Eastwood makes something of a rebound with Sniper after hitting the lowest point of his career with Jersey Boys (one of the ten worst films of 2014) and it probably isn’t any coincidence that the gung-ho Sniper raced to completion like a bull. Any notions that making a musical turned Clint into a pansy, which are surely minimal since Jersey Boys is the squarest musical ever made, see themselves snuffed out with the hotheadedness of Sniper. Eastwood is one of the best gunslingers that Hollywood has ever seen both in front of the camera and behind it, and Sniper carries the signature of a marksman since it’s both taut and tense. It also carries the stamp of a marksman, however, with how palpably it feels like a product of cultural mindset that thrives on guns and violence.

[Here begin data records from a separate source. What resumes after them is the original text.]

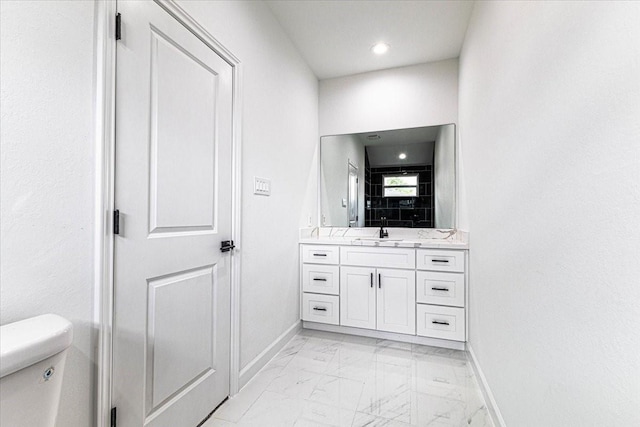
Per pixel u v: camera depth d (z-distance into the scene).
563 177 0.80
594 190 0.66
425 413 1.51
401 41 2.43
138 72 1.08
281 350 2.22
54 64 0.82
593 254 0.66
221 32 1.53
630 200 0.55
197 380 1.38
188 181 1.33
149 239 1.13
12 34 0.74
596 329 0.65
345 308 2.51
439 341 2.29
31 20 0.77
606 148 0.62
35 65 0.78
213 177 1.49
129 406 1.04
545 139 0.90
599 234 0.64
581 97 0.71
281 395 1.65
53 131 0.82
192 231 1.36
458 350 2.23
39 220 0.79
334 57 2.69
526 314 1.04
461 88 2.49
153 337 1.15
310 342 2.38
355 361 2.05
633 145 0.54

There’s certainly a pocket of America to which American Sniper caters. It is a
right-wing film made for conservative viewers, and it competently succeeds in delivering
what it sounds out to offer: a patriotic eulogy for an American soldier. The
target audience is bound to enjoy it. On the other hand, though, anyone who
doesn’t fall into this gun-loving ideology will undoubtedly be disturbed by the
bullheadedness and perceptible ignorance of the film. American Sniper will please its targets, but it’s likely to leave those
on the other side of the right feeling that movies like American Sniper are why people hate America.
American Sniper
shows guns as a deeply ingrained part of the identity of the American male when
it flashes back to the childhood of Chris Kyle. He’s hunting deer with his
father and the scene in which he bags his first deer plays like a scene of a
father teaching his son how to ride a bike or throw a baseball. “Never put your
rifle in the dirt,” father Kyle says to Chris when the boy rushes over to his
deer: guns are something to be preserved and cherished.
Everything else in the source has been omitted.